● WORK INSTRUCTION: The listing below must be repeated word for word, without its pictures.

● GIVEN DATA:
━━━━━━━━━━━━━━━━━━━━

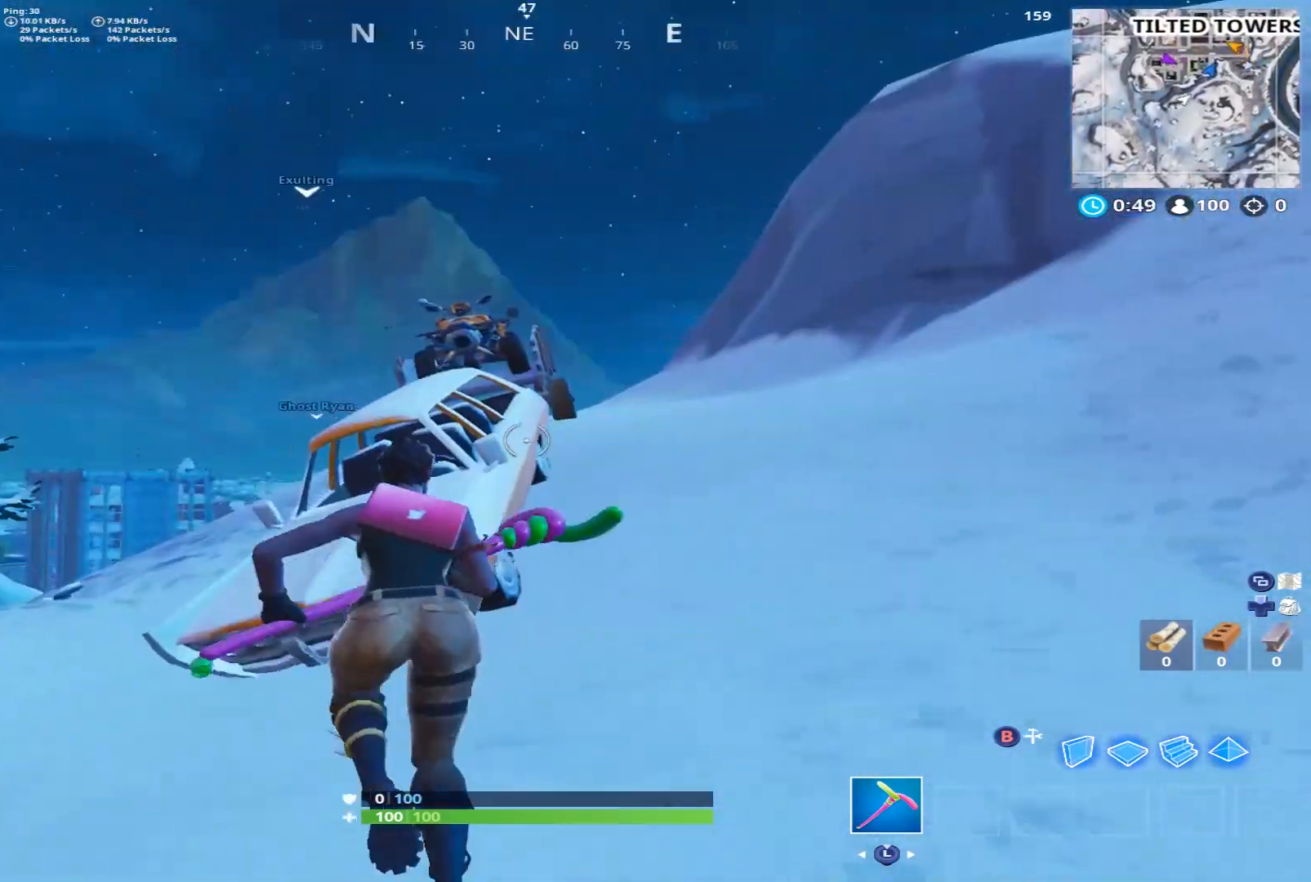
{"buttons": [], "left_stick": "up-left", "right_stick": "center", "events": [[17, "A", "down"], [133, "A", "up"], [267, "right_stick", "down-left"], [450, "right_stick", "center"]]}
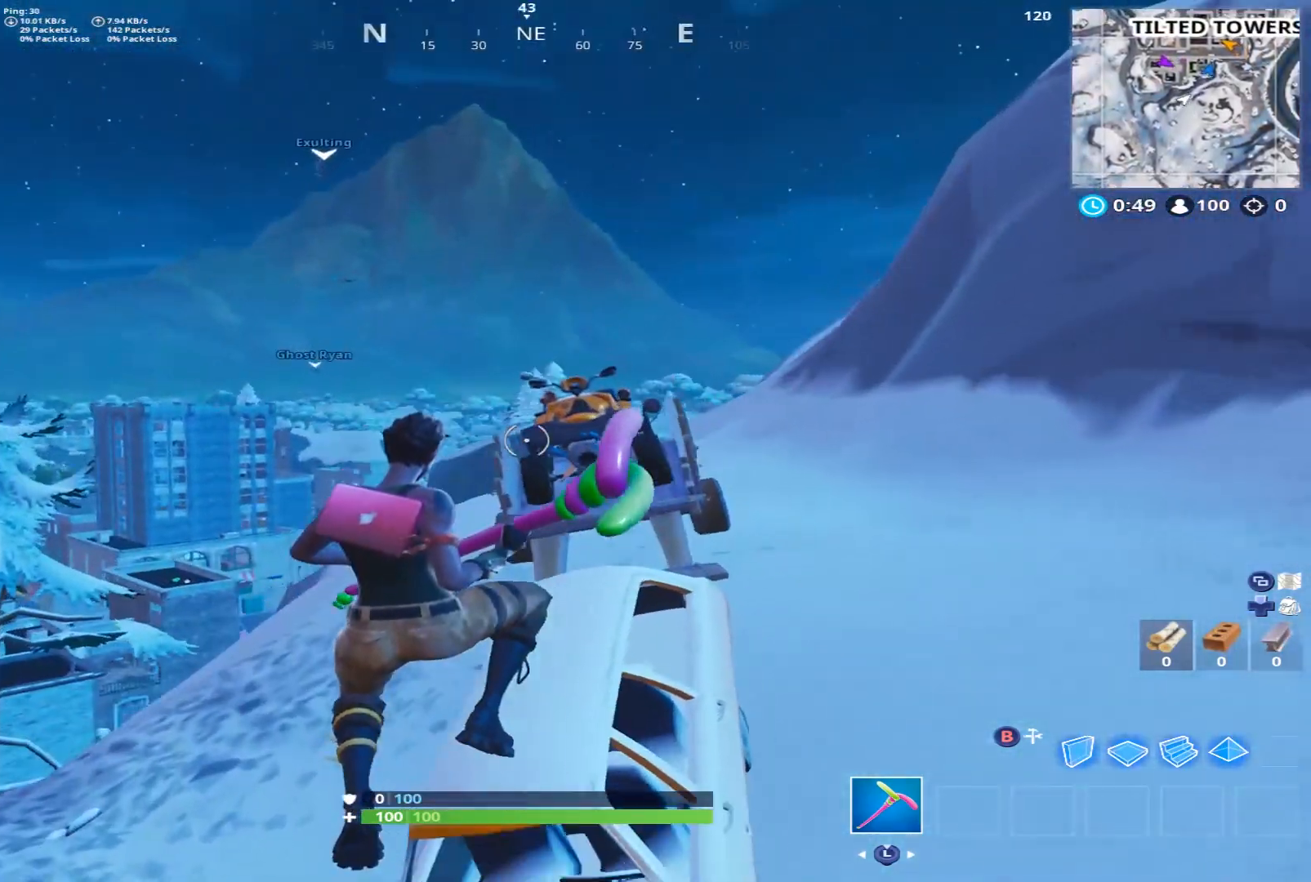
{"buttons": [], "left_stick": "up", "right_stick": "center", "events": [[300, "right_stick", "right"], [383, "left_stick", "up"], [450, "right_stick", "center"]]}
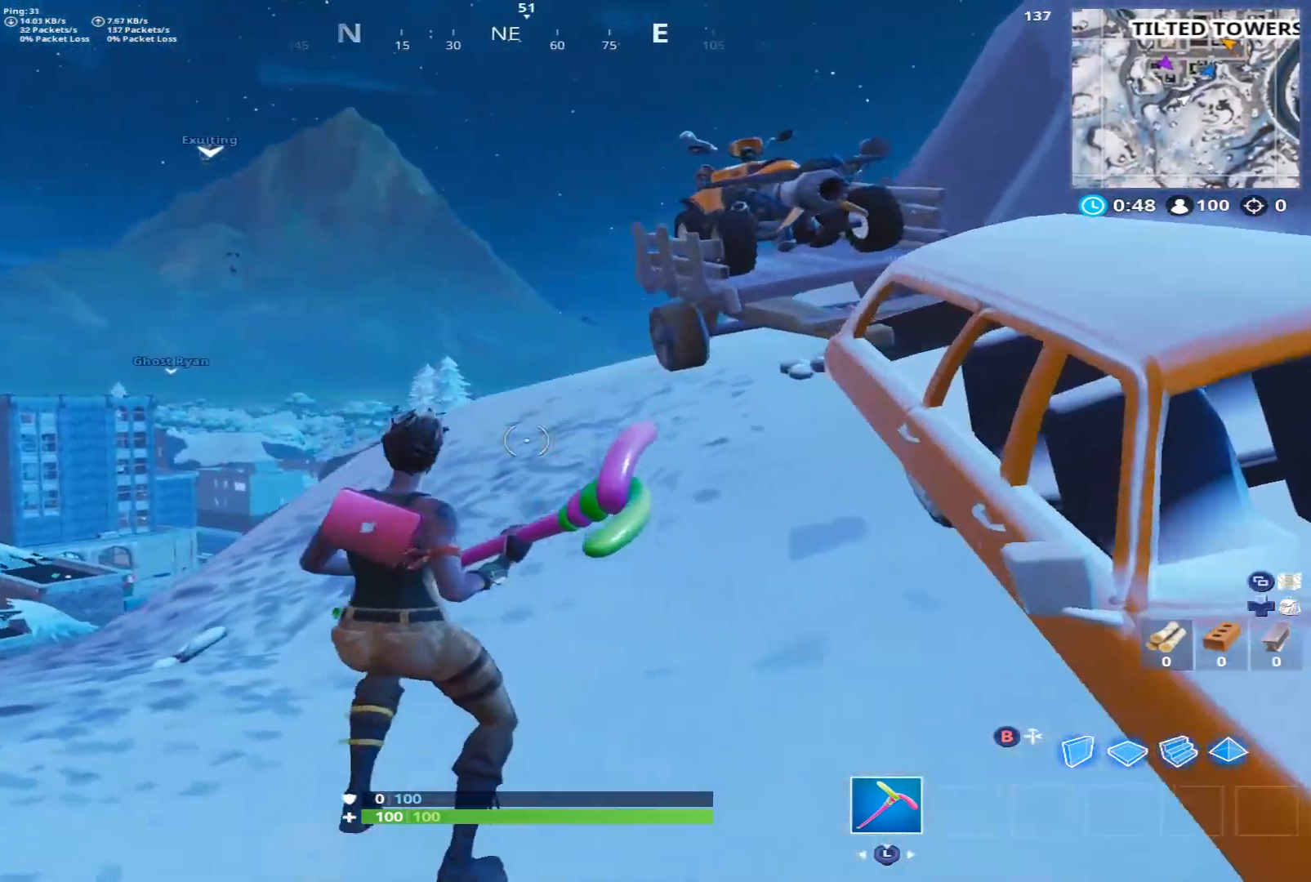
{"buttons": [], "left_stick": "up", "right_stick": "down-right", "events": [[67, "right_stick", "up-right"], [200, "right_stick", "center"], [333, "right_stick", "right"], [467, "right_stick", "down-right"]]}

━━━━━━━━━━━━━━━━━━━━

● OUTPUT BELOW:
{"buttons": [], "left_stick": "up-left", "right_stick": "center", "events": [[17, "A", "down"], [133, "A", "up"], [267, "right_stick", "down-left"], [450, "right_stick", "center"]]}
{"buttons": [], "left_stick": "up", "right_stick": "center", "events": [[300, "right_stick", "right"], [383, "left_stick", "up"], [450, "right_stick", "center"]]}
{"buttons": [], "left_stick": "up", "right_stick": "down-right", "events": [[67, "right_stick", "up-right"], [200, "right_stick", "center"], [333, "right_stick", "right"], [467, "right_stick", "down-right"]]}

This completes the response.